We live in an increasingly “data-driven” world where artificial intelligence (AI) and associated applications are integrated into daily life in ways that are often seamless and non-transparent. These technologies rely on massive amounts of data continuously collected through surveillant platforms like electronic health records, cell phone GPS, search engines, credit cards, traffic cameras, smart speakers, and social media. Almost anywhere we practice, nurses and other healers are now challenged to manage the continued expansion of big data, AI, and related technologies in our personal lives, clinical care, and the public sphere. It would follow that we are also called to support the communities we work with and for to navigate a new era of AI for health care.

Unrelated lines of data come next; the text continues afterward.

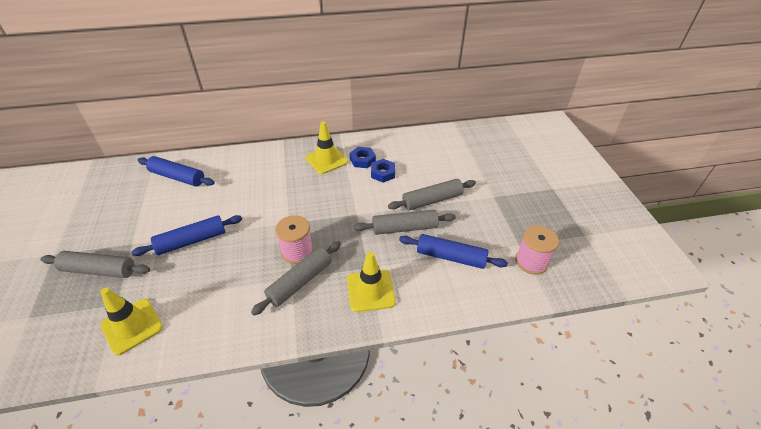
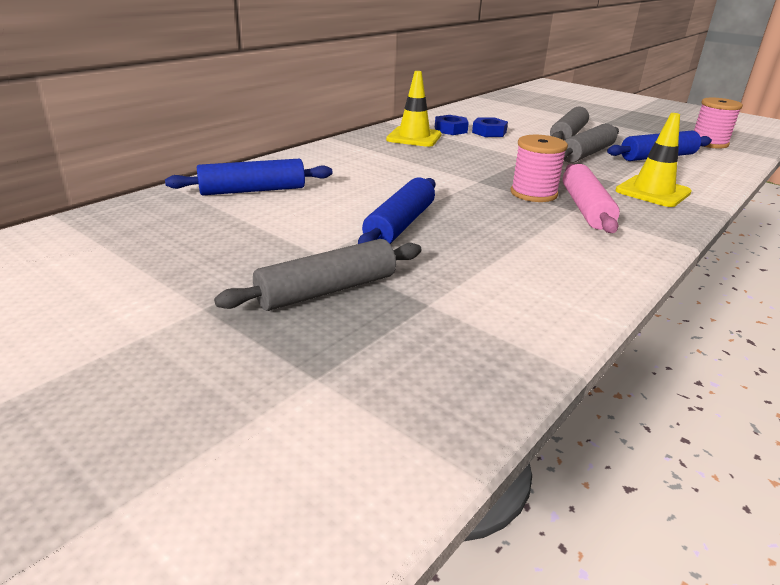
camera: 40 degrees left, 15 degrees down
yellow traffic cone [101,288,163,356] -> none
grey rolling pin [251,241,341,315] -> pink rolling pin [563,164,620,233]

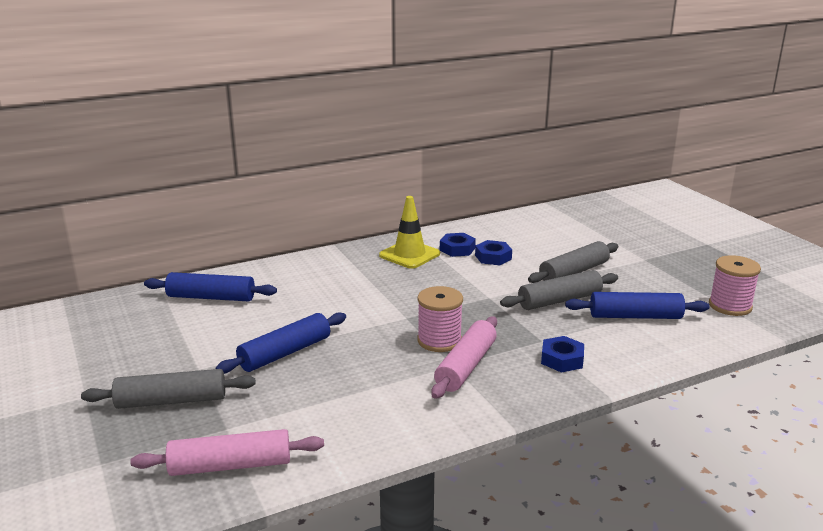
camera: 25 degrees right, 5 degrees down
yellow traffic cone [615,113,692,207] -> blue nut [541,336,584,373]
none -> pink rolling pin [130,429,324,476]

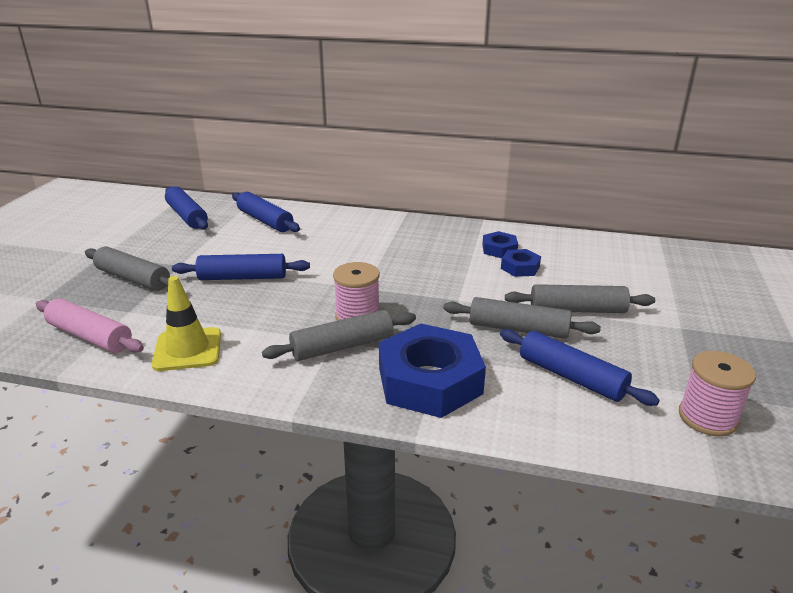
camera: 40 degrees right, 5 degrees up
yellow traffic cone [379,196,440,269] -> yellow traffic cone moved to [152,276,221,371]
pink rolling pin [431,317,497,399] -> grey rolling pin [262,310,416,361]
blue nut [541,336,584,373] -> blue nut [379,324,486,418], size x2.11
none -> blue rolling pin [165,186,208,230]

Nurses have been told repeatedly by health tech industry representatives, researchers, entrepreneurs, governmental agencies, and our own professional associations that AI and big data are the future of health and care. Most of us trained in the clinical professions have received almost no specific preparation on how to engage with or critically analyze the use or abuse of these technologies and especially, how to protect, defend, or heal ourselves or others from actual and potential harms. In this essay, I examine the veracity and origins of recent claims that AI is an imperative for the future of health and care. I critically analyze compatibility of current AI and big data practices with values and goals of emancipatory nursing praxis. Drawing on intellectual labor and advocacy of scholars and communities already working to address power and injustice in this space, and my own experiences as a nurse, inventor, and data scientist, I outline ten commitments to new and more liberatory futures.